Pony Tales: World of Mustangs - October 2013
Shelby American on the Move
Shelby American is killing two birds with one stone with its recently announced move from North Las Vegas to the southern end of the famous Las Vegas Strip. Strategically, the new 135,000 square-foot facility will house all operations under one roof, ending the need for employees to stroll across vast expanses of parking lot to visit other departments, which are currently housed in five buildings in the Las Vegas Speedway industrial complex on Speedway Blvd. As a bonus, when the new location opens on December 1 at 6405 Ensworth St., Shelby American will be located near McCarran airport and just one block off Las Vegas Blvd. in the heart of the Vegas leisure and convention area, making it easier for enthusiasts to visit the facility for museum tours.
"Shelby American is gearing up for global expansion," president John Luft said in a press release, noting that the company is moving into the European and emerging Asian markets. "Our new facility allows us to be more nimble and accessible to our customers, while dramatically improving production and operational efficiency."
Shelby American has been in its current Speedway Blvd. location since 1998, starting as a production facility for continuation series Cobras and the Shelby Series One sports car before expanding into Mustang production with the GT-H in 2006. Currently, the facility builds the Shelby GT 500 Super Snake, GT 350, GTS, Shelby 1000, Focus, and Raptor, while also serving as headquarters for the Shelby Speed Shop and Shelby Performance Parts.
Shelby American is planning a grand opening event for the new global headquarters later this year. Details will be announced at www.shelbyamerican.com.
Fans of the '71-'73 Mustang have something to get excited about with the in-process "Rebuilding Generations" '71 Mustang convertible restomod that will be unveiled at November's SEMA Show. Conceived by Kevin Keep at My Deals LLC, the car is being built by a number of youth, along with their fathers and other men in the community, on Wednesday nights and weekends for teamwork, lessons, and inspiration. Says Keep, "Our goal is to have the men teach and educate the youth on how to restore and rebuild a vehicle while working together and learning to handle the challenges and rewards of completing an inspirational project with a world-class outcome." Watch for tech articles from this project in Mustang Monthly, along with a feature when it is completed.
MUSTANG: 50 YEARS AGO
The summer of 1963 was a busy hands-on start for the new, yet-to-be-named Mustang. Chassis prototyping had been completed and many first generation parts were beginning to arrive at the Allen Park Pilot Plant for use on the first run of pilot cars.
Lee Iacocca needed a special prototype built that would closely resemble the planned production car already in progress. Public display would confirm that his marketing strategy for a new four-seat sporty car from Ford was on target.
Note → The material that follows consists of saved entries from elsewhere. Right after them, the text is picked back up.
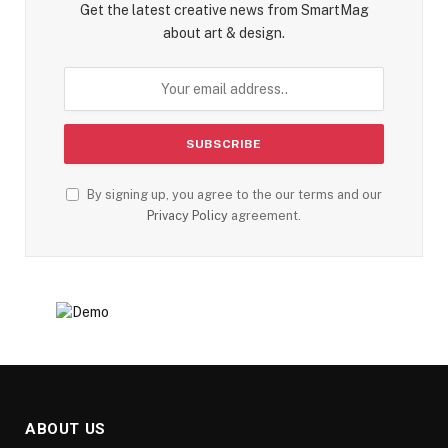
Get the latest creative news from SmartMag
about art & design.
By signing up, you agree to the our terms and our
Privacy Policy
agreement.
ABOUT US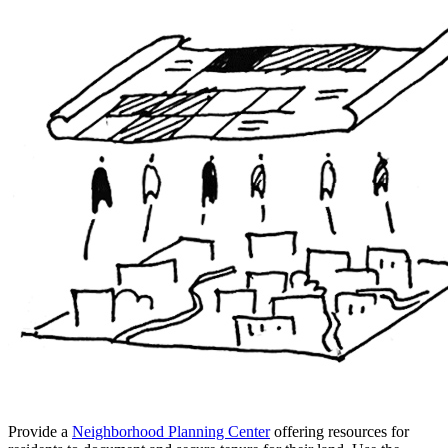
Provide a
Neighborhood Planning Center
offering resources for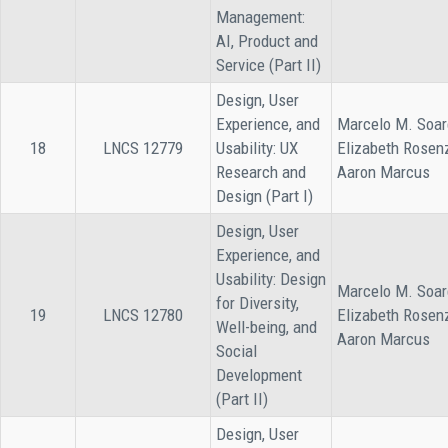
Management:
AI, Product and
Service (Part II)
Design, User
Experience, and
Marcelo M. Soar
18
LNCS 12779
Usability: UX
Elizabeth Rosen
Research and
Aaron Marcus
Design (Part I)
Design, User
Experience, and
Usability: Design
Marcelo M. Soar
for Diversity,
19
LNCS 12780
Elizabeth Rosen
Well-being, and
Aaron Marcus
Social
Development
(Part II)
Design, User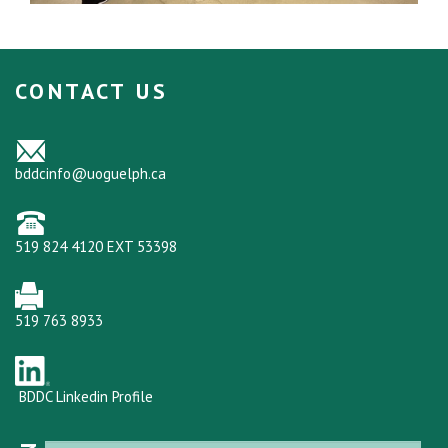
CONTACT US
bddcinfo@uoguelph.ca
519 824 4120 EXT 53398
519 763 8933
BDDC Linkedin Profile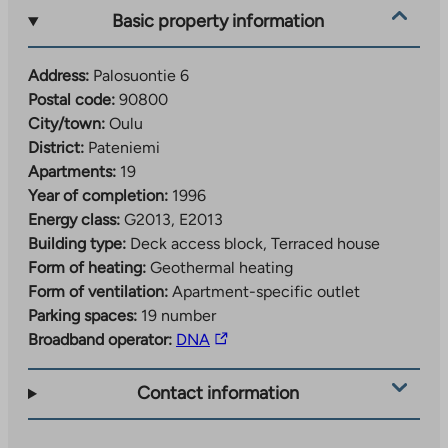
Basic property information
Address:
Palosuontie 6
Postal code:
90800
City/town:
Oulu
District:
Pateniemi
Apartments:
19
Year of completion:
1996
Energy class:
G2013, E2013
Building type:
Deck access block, Terraced house
Form of heating:
Geothermal heating
Form of ventilation:
Apartment-specific outlet
Parking spaces:
19 number
The
Broadband operator:
DNA
link
takes
Contact information
you
to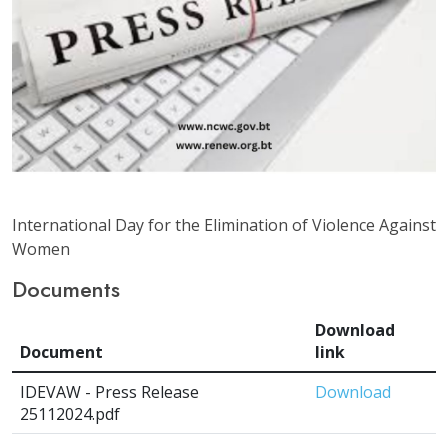
International Day for the Elimination of Violence Against
Women
Documents
Download
Document
link
IDEVAW - Press Release
Download
25112024.pdf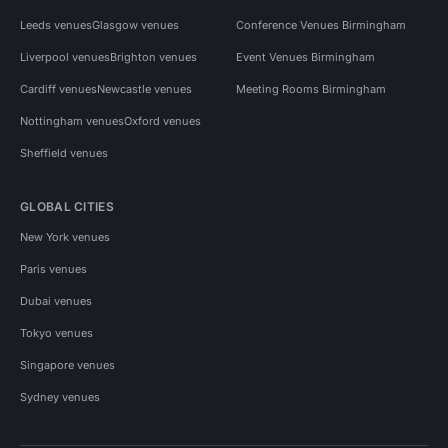
Leeds venues
Glasgow venues
Conference Venues Birmingham
Liverpool venues
Brighton venues
Event Venues Birmingham
Cardiff venues
Newcastle venues
Meeting Rooms Birmingham
Nottingham venues
Oxford venues
Sheffield venues
GLOBAL CITIES
New York venues
Paris venues
Dubai venues
Tokyo venues
Singapore venues
Sydney venues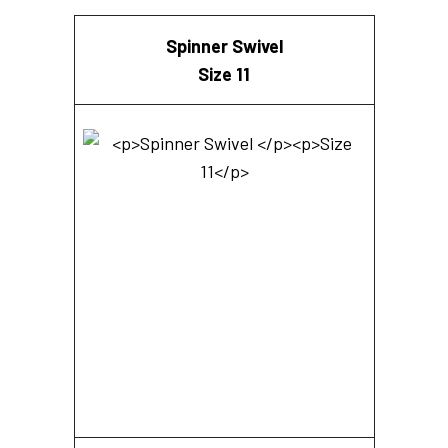
Spinner Swivel
Size 11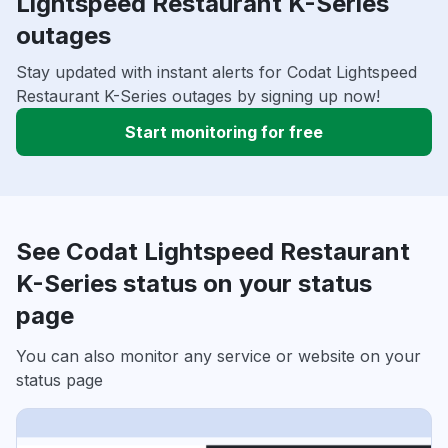
Lightspeed Restaurant K-Series
outages
Stay updated with instant alerts for Codat Lightspeed
Restaurant K-Series outages by signing up now!
Start monitoring for free
See Codat Lightspeed Restaurant
K-Series status on your status
page
You can also monitor any service or website on your
status page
The project began life on paper in April 1963. The '64 Falcon Sprint chassis used for dimensional specifications was replaced by an early prototype '65 Mustang coupe with its top removed. The four-seat '63 Mustang II, first called the X-Car, then the Cougar Torino, then Torino while also known as the Falcon II, was returned to Ford from independent contractor Dearborn Steel Tubing Company by mid-September as a completed prototype. The car had a removable top and was powered by a 289 High Performance engine with a four-speed manual transmission. Unlike many prototypes, it was fully drivable.
The Mustang II, painted in white with blue stripes to be remindful of the two-seat Mustang I it replaced, was revealed to the press the first week of October and within days was transported to the Watkins Glen Raceway in New York for display at the October 6 Grand Prix, where the Mustang I had been revealed the year prior. Little did those who saw the Mustang II know that what they were seeing was actually the new production Mustang with styling cues to camouflage the production shape. Iacocca drove the car around the track with race driver Graham Hill. The Mustang II was overwhelmingly approved by the crowd. It also appeared the next day on CBS television and was pictured in newspapers and magazines around the world.
This concept car, today the only known existing remnant of a real Mustang prototype, proved its appeal to the public, and Iacocca knew he was on track to build and market the new Mustang, although the real production '65 Mustang was well into its pilot car build program even before the Mustang II was shown to the public. Its name, "Mustang," was only a concept and was retired from Ford concept car use, never to be used again. The Mustang name we know today was chosen in a different manner, not related to this concept car.